Studio album by t.A.T.u.
- Released: 21 October 2008
- Recorded: 2007–2008
- Genres: Eurodance; electronica; electronic rock; pop rock;
- Length: 38:54
- Languages: Russian; English (3 tracks);
- Label: Studia Soyuz
- Producers: T.A. Music; Billy Steinberg; Josh Alexander; Sergio Galoyan;

T.A.T.u. chronology
| The Best (2006) | Весёлые Улыбки (2008) | Waste Management (2009) |

Alternative covers
- iTunes cover

Singles from Весёлые Улыбки
- "Beliy Plaschik" Released: 29 November 2007; "220" Released: 15 April 2008; "You and I" Released: 12 September 2008; "Snegopady" Released: 17 April 2009;

= Vesyolye Ulybki =

Vesyolye Ulybki (Cyrillic: Весёлые Улыбки; translation: Happy Smiles) is t.A.T.u.'s third and final Russian (fifth overall) studio album, released on 21 October 2008. The album was no longer handled by their primary producers and songwriters, which included Martin Kierszenbaum and Trevor Horn. Instead, it was produced by producers including Billy Steinberg, Josh Alexander, Sergio Galoyan. The album's working title was Upravleniye Otbrosami (Cyrillic: Управление Отбросами; translation: Waste Management). The album reached sales of more than 250,000 copies in Russia. The English counterpart, Waste Management, was released in December 2009.

The album was made available to music streaming platforms in 2020.

Professional ratings
Review scores
| Source | Rating |
| Newsmusic.ru | Star |
| Sputnikmusic | 2.0/5 |

==Background and development==
The duo began recording the third Russian-language album, alongside its English counterpart, in early 2007 in Germany. All the Russian-language tracks were completed on 28 September 2007. The album's title was announced to be Upravleniye Otbrosami, which translates to "Waste Management", and was originally scheduled to be released in June 2008. However, a press release had officially stated that it would be entitled Весёлые Улыбки instead, as it reflected sarcastic comments about the state of the Russian music business made by Volkova and Katina in an interview with Moscow's Time Out Magazine.

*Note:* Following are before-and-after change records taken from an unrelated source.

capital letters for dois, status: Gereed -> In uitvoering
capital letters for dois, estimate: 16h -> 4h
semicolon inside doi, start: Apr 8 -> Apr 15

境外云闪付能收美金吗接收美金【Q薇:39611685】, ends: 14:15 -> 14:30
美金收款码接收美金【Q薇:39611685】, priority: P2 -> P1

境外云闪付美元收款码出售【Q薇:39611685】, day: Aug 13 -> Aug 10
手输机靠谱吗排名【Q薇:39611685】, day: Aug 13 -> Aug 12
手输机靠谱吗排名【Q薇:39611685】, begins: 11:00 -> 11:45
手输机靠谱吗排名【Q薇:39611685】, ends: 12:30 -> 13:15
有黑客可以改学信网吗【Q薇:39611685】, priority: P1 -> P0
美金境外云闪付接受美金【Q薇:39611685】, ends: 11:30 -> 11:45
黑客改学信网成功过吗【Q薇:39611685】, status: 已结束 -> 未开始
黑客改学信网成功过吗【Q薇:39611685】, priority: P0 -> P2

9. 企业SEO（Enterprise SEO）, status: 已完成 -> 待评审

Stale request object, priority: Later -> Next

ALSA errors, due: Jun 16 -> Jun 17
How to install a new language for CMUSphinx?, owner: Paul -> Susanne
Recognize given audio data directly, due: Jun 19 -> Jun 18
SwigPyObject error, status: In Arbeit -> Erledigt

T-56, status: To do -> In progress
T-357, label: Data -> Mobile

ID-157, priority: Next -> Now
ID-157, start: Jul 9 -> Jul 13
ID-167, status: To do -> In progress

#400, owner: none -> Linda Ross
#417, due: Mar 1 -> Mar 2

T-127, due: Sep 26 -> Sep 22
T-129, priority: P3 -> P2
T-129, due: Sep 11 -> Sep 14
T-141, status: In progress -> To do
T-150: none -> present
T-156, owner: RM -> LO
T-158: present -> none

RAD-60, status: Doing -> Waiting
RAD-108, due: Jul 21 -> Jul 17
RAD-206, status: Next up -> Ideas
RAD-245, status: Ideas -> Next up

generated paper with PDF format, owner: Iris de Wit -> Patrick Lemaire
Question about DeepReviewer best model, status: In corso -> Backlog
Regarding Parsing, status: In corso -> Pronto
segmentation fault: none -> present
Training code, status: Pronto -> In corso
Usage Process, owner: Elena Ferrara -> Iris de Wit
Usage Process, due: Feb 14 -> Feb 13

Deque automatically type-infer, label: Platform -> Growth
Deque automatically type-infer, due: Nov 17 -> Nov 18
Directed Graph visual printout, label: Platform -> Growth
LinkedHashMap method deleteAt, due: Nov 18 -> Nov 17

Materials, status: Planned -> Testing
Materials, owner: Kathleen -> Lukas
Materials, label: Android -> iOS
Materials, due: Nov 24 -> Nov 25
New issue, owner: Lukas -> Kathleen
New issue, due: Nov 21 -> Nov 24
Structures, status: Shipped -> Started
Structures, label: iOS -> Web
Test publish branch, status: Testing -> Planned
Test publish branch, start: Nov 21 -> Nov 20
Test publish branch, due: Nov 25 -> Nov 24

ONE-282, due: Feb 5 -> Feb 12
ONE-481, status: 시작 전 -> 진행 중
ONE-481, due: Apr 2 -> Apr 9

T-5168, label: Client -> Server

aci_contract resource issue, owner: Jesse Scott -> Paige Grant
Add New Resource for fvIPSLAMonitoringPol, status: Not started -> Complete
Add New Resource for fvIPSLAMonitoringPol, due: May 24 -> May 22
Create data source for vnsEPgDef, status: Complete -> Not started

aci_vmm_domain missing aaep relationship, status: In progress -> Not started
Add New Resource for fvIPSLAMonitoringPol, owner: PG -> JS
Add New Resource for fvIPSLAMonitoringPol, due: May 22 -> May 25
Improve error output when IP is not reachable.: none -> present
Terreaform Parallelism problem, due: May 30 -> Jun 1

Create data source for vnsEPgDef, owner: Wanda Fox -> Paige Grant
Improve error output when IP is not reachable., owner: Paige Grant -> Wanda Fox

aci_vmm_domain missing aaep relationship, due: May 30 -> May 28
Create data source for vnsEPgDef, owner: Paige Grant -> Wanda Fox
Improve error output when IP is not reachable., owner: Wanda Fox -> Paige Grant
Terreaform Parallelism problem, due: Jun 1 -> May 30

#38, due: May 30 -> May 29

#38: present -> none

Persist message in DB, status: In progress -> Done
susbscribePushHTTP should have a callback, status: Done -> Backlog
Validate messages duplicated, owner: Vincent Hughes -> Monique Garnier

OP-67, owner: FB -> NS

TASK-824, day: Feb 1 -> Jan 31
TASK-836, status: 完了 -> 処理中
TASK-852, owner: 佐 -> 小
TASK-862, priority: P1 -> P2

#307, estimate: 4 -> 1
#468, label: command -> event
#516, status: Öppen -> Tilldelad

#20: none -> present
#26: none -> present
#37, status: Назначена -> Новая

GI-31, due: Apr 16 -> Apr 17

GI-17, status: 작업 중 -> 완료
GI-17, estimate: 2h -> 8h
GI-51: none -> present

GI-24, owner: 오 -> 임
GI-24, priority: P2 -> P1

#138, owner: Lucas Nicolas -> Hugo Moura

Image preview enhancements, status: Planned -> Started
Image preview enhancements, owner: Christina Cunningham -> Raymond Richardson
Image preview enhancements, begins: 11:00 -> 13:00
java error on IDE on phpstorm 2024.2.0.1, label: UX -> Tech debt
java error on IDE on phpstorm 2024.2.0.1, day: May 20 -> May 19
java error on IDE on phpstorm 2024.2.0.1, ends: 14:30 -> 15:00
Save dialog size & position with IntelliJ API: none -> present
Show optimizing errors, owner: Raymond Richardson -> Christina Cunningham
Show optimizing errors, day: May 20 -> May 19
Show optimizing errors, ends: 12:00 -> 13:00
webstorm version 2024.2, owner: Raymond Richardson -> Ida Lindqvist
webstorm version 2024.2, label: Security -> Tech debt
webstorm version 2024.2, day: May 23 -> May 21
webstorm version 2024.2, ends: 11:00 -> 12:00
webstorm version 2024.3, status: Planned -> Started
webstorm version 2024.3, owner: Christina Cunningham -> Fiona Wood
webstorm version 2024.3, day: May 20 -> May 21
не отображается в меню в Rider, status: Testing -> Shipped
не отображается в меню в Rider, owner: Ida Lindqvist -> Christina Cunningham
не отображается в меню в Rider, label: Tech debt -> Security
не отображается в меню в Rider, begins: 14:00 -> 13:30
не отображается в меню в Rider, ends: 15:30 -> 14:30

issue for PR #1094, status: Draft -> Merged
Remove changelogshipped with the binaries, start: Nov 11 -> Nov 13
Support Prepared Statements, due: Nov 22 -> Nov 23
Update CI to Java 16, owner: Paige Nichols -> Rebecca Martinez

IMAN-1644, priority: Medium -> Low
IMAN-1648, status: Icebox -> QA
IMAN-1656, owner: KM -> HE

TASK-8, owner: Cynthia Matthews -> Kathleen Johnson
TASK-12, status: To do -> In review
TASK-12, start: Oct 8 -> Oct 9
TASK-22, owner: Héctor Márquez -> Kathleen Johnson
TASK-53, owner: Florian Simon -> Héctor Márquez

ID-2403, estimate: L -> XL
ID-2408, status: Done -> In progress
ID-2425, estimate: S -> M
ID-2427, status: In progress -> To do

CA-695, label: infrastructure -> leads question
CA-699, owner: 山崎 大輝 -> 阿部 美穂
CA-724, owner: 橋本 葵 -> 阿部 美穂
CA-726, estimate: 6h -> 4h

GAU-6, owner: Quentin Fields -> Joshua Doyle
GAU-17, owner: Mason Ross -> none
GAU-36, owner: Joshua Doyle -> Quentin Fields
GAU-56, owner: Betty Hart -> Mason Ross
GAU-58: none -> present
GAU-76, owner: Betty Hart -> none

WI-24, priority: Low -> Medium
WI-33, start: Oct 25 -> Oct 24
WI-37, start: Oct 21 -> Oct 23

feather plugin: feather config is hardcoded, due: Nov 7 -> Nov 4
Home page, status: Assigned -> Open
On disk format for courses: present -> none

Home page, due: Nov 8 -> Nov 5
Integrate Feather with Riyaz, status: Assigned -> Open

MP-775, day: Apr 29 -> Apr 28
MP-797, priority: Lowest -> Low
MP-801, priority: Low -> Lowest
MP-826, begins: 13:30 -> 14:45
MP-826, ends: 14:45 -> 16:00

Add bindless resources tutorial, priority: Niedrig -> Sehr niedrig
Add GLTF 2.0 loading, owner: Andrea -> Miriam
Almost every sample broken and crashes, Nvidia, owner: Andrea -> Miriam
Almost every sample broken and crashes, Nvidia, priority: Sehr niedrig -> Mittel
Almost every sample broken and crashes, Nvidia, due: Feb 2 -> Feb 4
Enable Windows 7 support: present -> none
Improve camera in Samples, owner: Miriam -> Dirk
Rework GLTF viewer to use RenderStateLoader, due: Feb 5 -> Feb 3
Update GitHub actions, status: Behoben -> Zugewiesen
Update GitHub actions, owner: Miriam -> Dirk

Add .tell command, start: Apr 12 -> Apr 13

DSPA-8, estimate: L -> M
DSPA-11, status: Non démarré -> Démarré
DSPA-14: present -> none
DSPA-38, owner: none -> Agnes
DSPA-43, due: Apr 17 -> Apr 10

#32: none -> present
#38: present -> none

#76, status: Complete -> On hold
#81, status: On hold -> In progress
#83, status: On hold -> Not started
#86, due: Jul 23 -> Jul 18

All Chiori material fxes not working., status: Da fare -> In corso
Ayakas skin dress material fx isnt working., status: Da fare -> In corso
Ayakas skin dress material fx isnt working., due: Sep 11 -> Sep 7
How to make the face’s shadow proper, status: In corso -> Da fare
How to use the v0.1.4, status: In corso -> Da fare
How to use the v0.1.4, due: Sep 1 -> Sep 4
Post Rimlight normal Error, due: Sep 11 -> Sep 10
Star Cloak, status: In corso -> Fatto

Because of the name change, the album's release date was postponed to October 2008. Nonetheless, the album's original title would still be used for the English counterpart, released a year later.
==Singles==
- The first single from the album, "Белый плащик", was released in November 2007. The music video was released on 29 November 2007. The single was released as a maxi-single with the song, remixes, and the second single, "220". It also had mobile wallpapers, a poster and a coupon for a discount of 50 roubles for the Upravleniye Otbrosami album, which expired in June 2008, but they were still valid for the discount of the album upon the change of its name to Весёлые Улыбки
- The second single, "220", was released in April 2008. The song was included in the "Beliy Plaschik" maxi-single and featured 3 mobile wallpapers. A music video was released in June 2008 that featured the group in 'burlesque'-styled costumes, dancing and singing to the song.
- The third single, "You and I", was released in September 2008 It was the theme song for the drama film of the same name, which is a loose adaptation of the novel t.A.T.u. Come Back.
- The fourth single, "Снегопады", was released in April 2009. The music video was designed as a continuation of the "220" music video, and a few alternate versions were posted on t.A.T.u.'s official YouTube channel.

== Track listing ==
Source:

| No. | Title | Lyrics | Music | Translation | Length |
|---|---|---|---|---|---|
| 1. | "Intro" |  | Vanya Kilar |  | 3:09 |
| 2. | "Белый плащик" (Beliy Plaschik) | Maria Maksakova; T.A. Music; | Kilar | White Robe | 3:14 |
| 3. | "You and I" | Ed Buller; Andy Kubiszewski; | Buller; Kubiszewski; |  | 3:16 |
| 4. | "Снегопады" (Snegopady) | Katya Salem; T.A. Music; | Slowman | Snowfalls | 3:15 |
| 5. | "220" | Valery Polienko | Polienko |  | 3:07 |
| 6. | "Марсианские глаза" (Marsianskie Glaza) | T.A. Music | Sergio Galoyan | Martian Eyes | 3:10 |
| 7. | "Человечки" (Chelovechki) | T.A. Music | Slowman | Little People | 3:27 |
| 8. | "Весёлые улыбки" (Vesyolye Ulybki) |  | Evgeni Matveidzev | Happy Smiles | 2:04 |
| 9. | "Running Blind" | Sven Martin; Rasmus Schwenger; Lene Dissing; | Julian Schramm; Larz Reinatz; Christian Behrens; |  | 3:39 |
| 10. | "Fly on the Wall" | Josh Alexander; Billy Steinberg; | Alexander; Steinberg; |  | 3:59 |
| 11. | "Время луны" (Vremya Luny) | T.A. Music | Kilar | Time of the Moon | 3:23 |
| 12. | "Не жалей" (Ne Zhaley) | T.A. Music | Kilar | Don't Regret | 3:06 |
| Total length: |  |  |  |  | 38:54 |

==Release history==

| Region | Date | Label | Format |
| Russia | 17 October 2008 | Soyuz | Pre-order download |
| 21 October 2008 | CD |
| Worldwide | Digital download |

==Notes==
- "Intro" is an instrumental version of "Не жалей".
- "Весёлые улыбки" is the same instrumental track as "Waste Management" on the Waste Management album.
- Lena Katina has recorded a Spanish version of "Running Blind" and released it on her Spanish EP version of This Is Who I Am.